----- RECORDS FOR THIS TASK -----
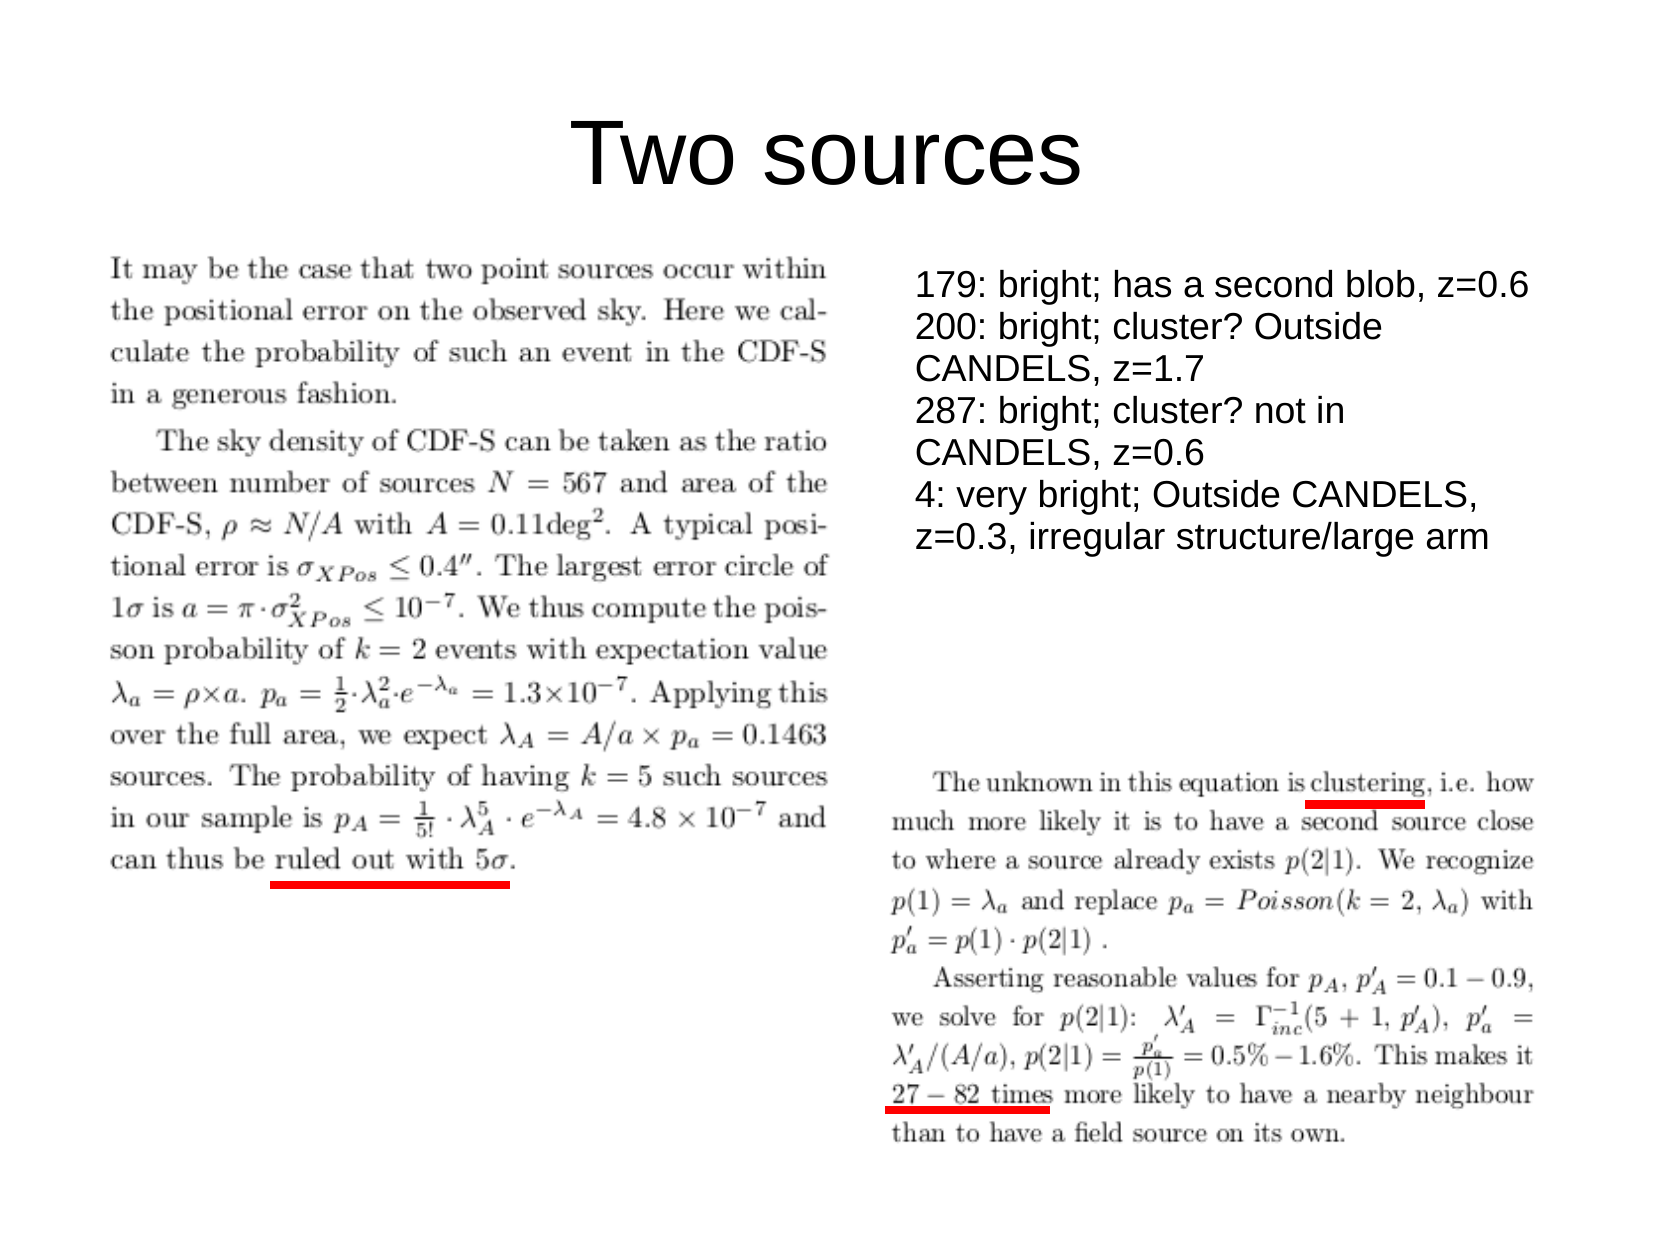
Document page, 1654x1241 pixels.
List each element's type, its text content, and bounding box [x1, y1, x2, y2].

picture [105, 245, 844, 886]
title Two sources [82, 49, 1571, 257]
picture [885, 764, 1561, 1156]
text_box 179: bright; has a second blob, z=0.6 200: bright; cluster? Outside CANDELS, z=1.7 287: bright; cluster? not in CANDELS, z=0.6 4: very bright; Outside CANDELS, z=0.3, irregular structure/large arm [900, 256, 1546, 566]
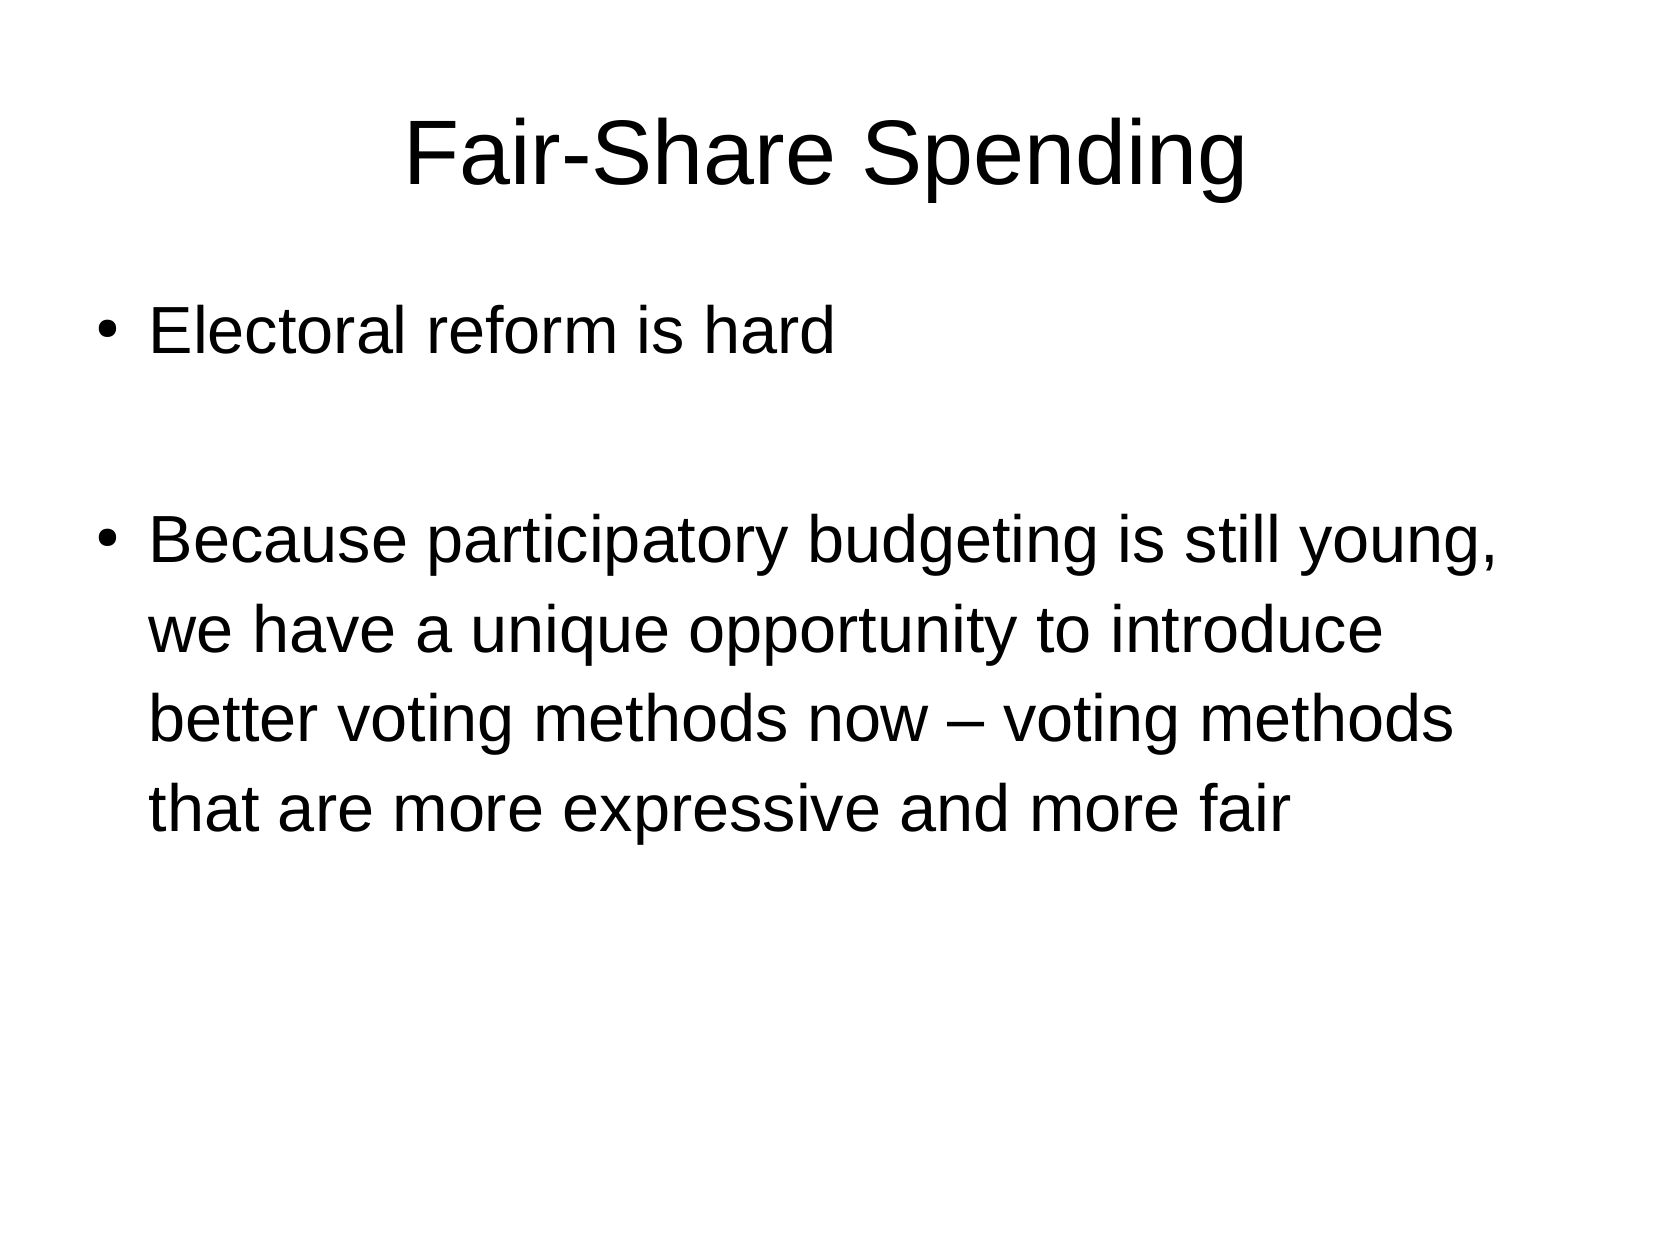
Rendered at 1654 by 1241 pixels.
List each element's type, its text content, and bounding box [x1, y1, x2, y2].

title Fair-Share Spending [82, 49, 1571, 257]
list Electoral reform is hard Because participatory budgeting is still young, we have a unique opportunity to introduce better voting methods now – voting methods that are more expressive and more fair [77, 293, 1567, 1112]
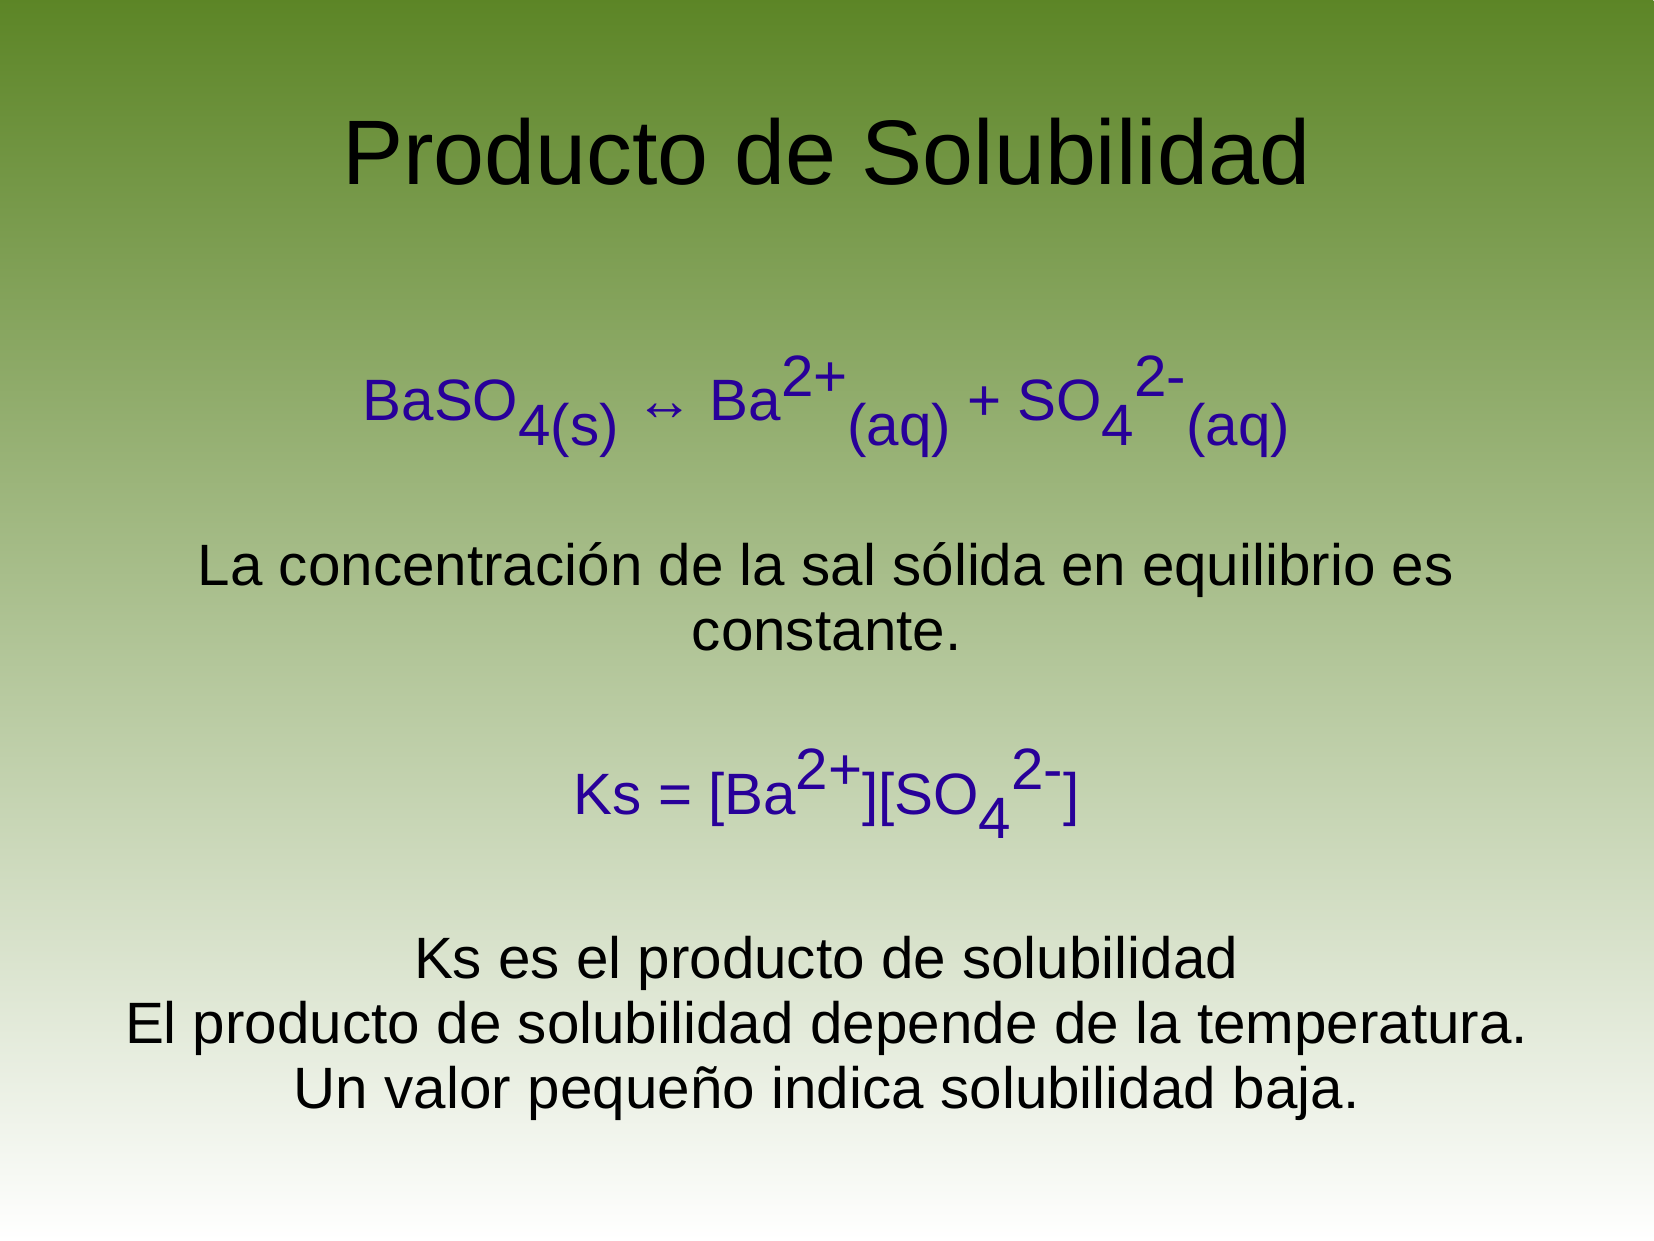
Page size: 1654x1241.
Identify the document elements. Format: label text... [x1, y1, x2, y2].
-----
Present every line of the layout coordinate data above as a Markdown table with the columns "Row" and "Line," numbering the rows and skipping blank lines. Omit the pictures from your table.

**SOLUTION FOR THIS EXERCISE**
| Row | Line |
|---|---|
| 1 | Document page, 1654x1241 pixels. |
| 2 | List each element's type, its text content, and bounding box [x1, y1, x2, y2]. |
| 3 | picture [105, 245, 844, 886] |
| 4 | title Two sources [82, 49, 1571, 257] |
| 5 | picture [885, 764, 1561, 1156] |
| 6 | text_box 179: bright; has a second blob, z=0.6 200: bright; cluster? Outside CANDELS, z=1.7 287: bright; cluster? not in CANDELS, z=0.6 4: very bright; Outside CANDELS, z=0.3, irregular structure/large arm [900, 256, 1546, 566] |
| 7 | Rendered at 1654 by 1241 pixels. |
| 8 | List each element's type, its text content, and bounding box [x1, y1, x2, y2]. |
| 9 | title Fair-Share Spending [82, 49, 1571, 257] |
| 10 | list Electoral reform is hard Because participatory budgeting is still young, we have a unique opportunity to introduce better voting methods now – voting methods that are more expressive and more fair [77, 293, 1567, 1112] |
| 11 | Page size: 1654x1241. |
| 12 | Identify the document elements. Format: label text... [x1, y1, x2, y2]. |